虚構で織り成された現実を・伊坂幸太郎『グラスホッパー』

 同じ世界観で展開する新作『マリアビートル』も出版された伊坂幸太郎氏の異色作。

 妻を殺された元教師の『鈴木』。『押し屋』と呼ばれる殺し屋。相手を自殺に追い込む自殺専門の殺し屋『鯨』。そしてナイフを使った殺しを得意とする『蝉』。各々の殺意と思惑が交錯する中で物語は進行する。
 殺しを依頼する者、実行者となる殺し屋、そして殺し屋に狙われる者。彼等はもちろん架空の人物だが、不思議なのは『もしかしたら彼等の様な存在は実在するのかもしれない』と読者に思わせるだけの説得力をこの作品が有している事だ。

 殺し屋達の群像劇という一見荒唐無稽な物語がここまで現実的に描かれる背景には、作者の緻密な描写もさることながら、虚構によって現実を描き出そうという作者の姿勢があるのではないかと思う。

 例えば元教師の鈴木は妻を殺される。彼女には何の落ち度も無かったにも関わらず、その命は一方的に奪われ、それによって鈴木の平穏な暮らしは破壊される。一方で妻の命を奪ったであろう男は罰せられる事も無く、のうのうと生き続けている。こんな事例は現実にもあるだろう。現実には正しい者がいつも救われるとは限らないし、全ての努力が報われるとも限らない。そして悪人が常に報いを受けるとも限らない。
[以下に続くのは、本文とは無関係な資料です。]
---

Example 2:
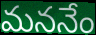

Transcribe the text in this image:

మననేం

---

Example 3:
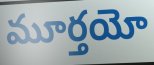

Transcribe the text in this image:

మూర్తయో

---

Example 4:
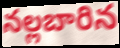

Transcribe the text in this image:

నల్లబారిన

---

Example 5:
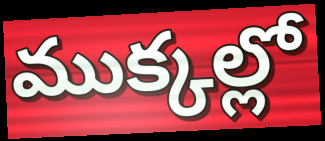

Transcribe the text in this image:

ముక్కల్లో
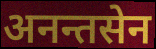
अनन्तसेन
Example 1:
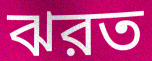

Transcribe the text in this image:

ঝরত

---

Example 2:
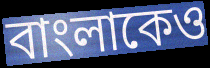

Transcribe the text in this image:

বাংলাকেও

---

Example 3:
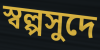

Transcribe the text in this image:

স্বল্পসুদে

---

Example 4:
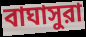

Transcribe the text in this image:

বাঘাসুরা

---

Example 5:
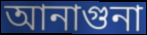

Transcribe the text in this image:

আনাগুনা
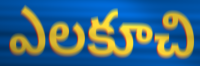
ఎలకూచి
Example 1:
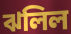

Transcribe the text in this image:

ঝলিল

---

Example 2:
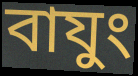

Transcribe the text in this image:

বাযুং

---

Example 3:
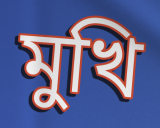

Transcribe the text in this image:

মুখি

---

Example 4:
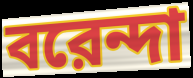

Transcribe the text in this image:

বরেন্দা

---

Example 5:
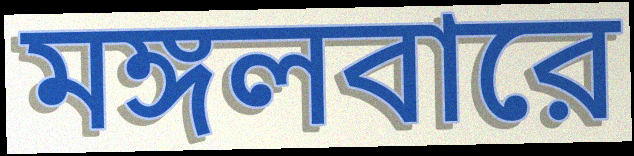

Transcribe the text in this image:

মঙ্গলবারে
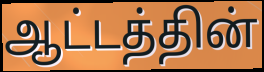
ஆட்டத்தின்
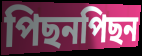
পিছনপিছন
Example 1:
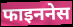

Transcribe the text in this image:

फाइननेस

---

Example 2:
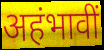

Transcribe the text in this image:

अहंभावीं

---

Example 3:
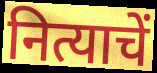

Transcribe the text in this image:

नित्याचें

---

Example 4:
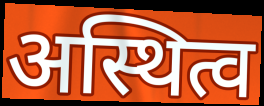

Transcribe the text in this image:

अस्थित्व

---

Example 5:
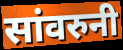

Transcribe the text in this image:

सांवरुनी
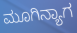
ಮೂಗಿನ್ಯಾಗ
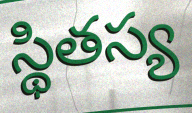
స్థితస్య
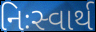
નિઃસ્વાર્થ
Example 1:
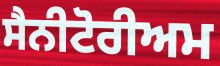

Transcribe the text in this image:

ਸੈਨੀਟੋਰੀਅਮ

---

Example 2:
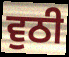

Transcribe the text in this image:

ਵੁਠੀ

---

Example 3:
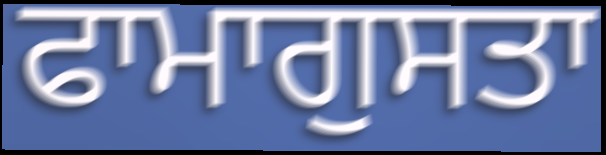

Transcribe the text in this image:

ਫਾਮਾਗੁਸਤਾ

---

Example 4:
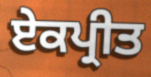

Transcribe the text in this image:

ਏਕਪ੍ਰੀਤ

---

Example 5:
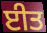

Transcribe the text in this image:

ਈਤ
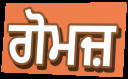
ਗੋਮਜ਼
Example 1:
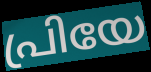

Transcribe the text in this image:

പ്രിയേ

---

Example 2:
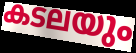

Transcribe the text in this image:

കടലയും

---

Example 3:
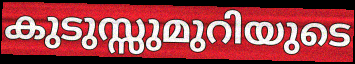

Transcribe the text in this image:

കുടുസ്സുമുറിയുടെ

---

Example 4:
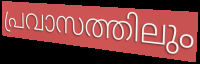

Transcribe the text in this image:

പ്രവാസത്തിലും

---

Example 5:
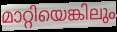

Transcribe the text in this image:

മാറ്റിയെങ്കിലും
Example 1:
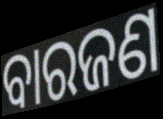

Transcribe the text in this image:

ବାରଜଣ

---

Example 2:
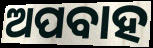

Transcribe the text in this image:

ଅପବାହ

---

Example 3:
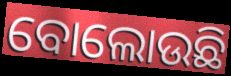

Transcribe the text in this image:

ବୋଲୋଉଛି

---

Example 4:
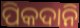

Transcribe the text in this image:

ପିକଦାନି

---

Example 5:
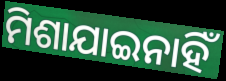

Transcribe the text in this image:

ମିଶାଯାଇନାହିଁ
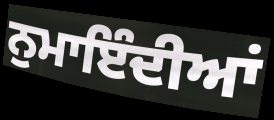
ਨੁਮਾਇੰਦੀਆਂ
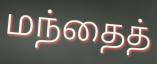
மந்தைத்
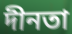
দীনতা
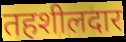
तहशीलदार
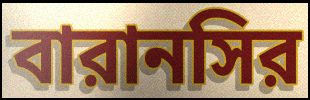
বারানসির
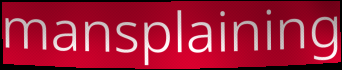
mansplaining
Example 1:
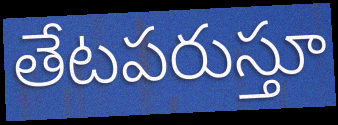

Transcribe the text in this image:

తేటపరుస్తూ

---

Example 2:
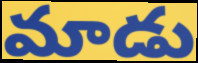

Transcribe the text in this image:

మాడు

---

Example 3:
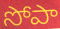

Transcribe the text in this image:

సోపా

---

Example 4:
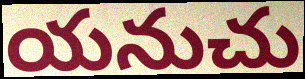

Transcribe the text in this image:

యనుచు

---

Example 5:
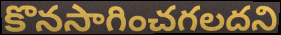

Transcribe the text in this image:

కొనసాగించగలదని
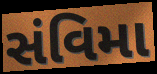
સંવિમા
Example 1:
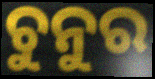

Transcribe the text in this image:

ଚୁନୁର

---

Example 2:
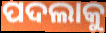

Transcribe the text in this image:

ପଦଲାକୁ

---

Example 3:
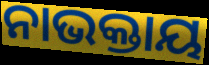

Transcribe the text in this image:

ନାଭକ୍ତାୟ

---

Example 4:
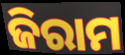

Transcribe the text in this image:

ଜିରାମ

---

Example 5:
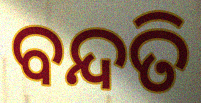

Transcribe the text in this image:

ବନ୍ଦତି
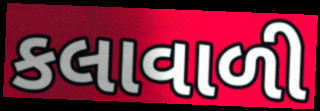
કલાવાળી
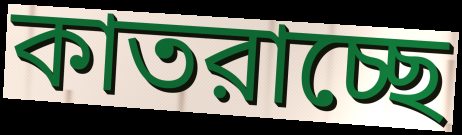
কাতরাচ্ছে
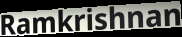
Ramkrishnan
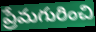
ప్రేమగురించి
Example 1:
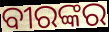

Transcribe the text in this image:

ବୀରଙ୍କର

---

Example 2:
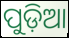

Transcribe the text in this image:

ପୁଡ଼ିଆ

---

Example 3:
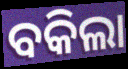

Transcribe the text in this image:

ବକିଲା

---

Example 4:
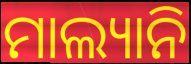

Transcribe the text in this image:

そんなある種の非情さがこの作品にはある。
 そして作中に登場する様な、非合法的な手段を用いて人を食い物にしながら利益を上げる企業や、不正献金を受け取った議員に責任を押し付けられた挙句自殺に追い込まれる秘書の様に、実際に自分がそれを目の当たりにした事は無くとも、何となくそれらが実在するだろう事に疑いを持たない様な存在が散りばめられる事で、作品全体の現実味は更に補強される。

 そんな、言ってみれば『虚構によって織り成された現実』の中で、登場人物達が何を選択し、どんな結末に辿り着くのか。読者が物語に引き込まれるのは、その物語の中に現実を生きる自分達に繋がる何かを見るからだろう。それさえあれば、虚構は現実としての血肉を持つ物語になり得る。そう、ジャック・クリスピンの様に。
 ジャック・クリスピン曰く『死んでいるみたいに生きていたくない』だ。いや全くその通りだなと自分も思う。

 何が現実で何が虚構なのか。何が本当で何が嘘なのか。極論すればそれらは、それを受け止める自分達の心ひとつなのだと言えない事もない。この信じられるものが少ない世界の中で、自分達が何を信じ、何を現実とし、何をよすがとして生きて行くのかという事。その事を本作は問うているのではないか。自分にはそう思えてならない。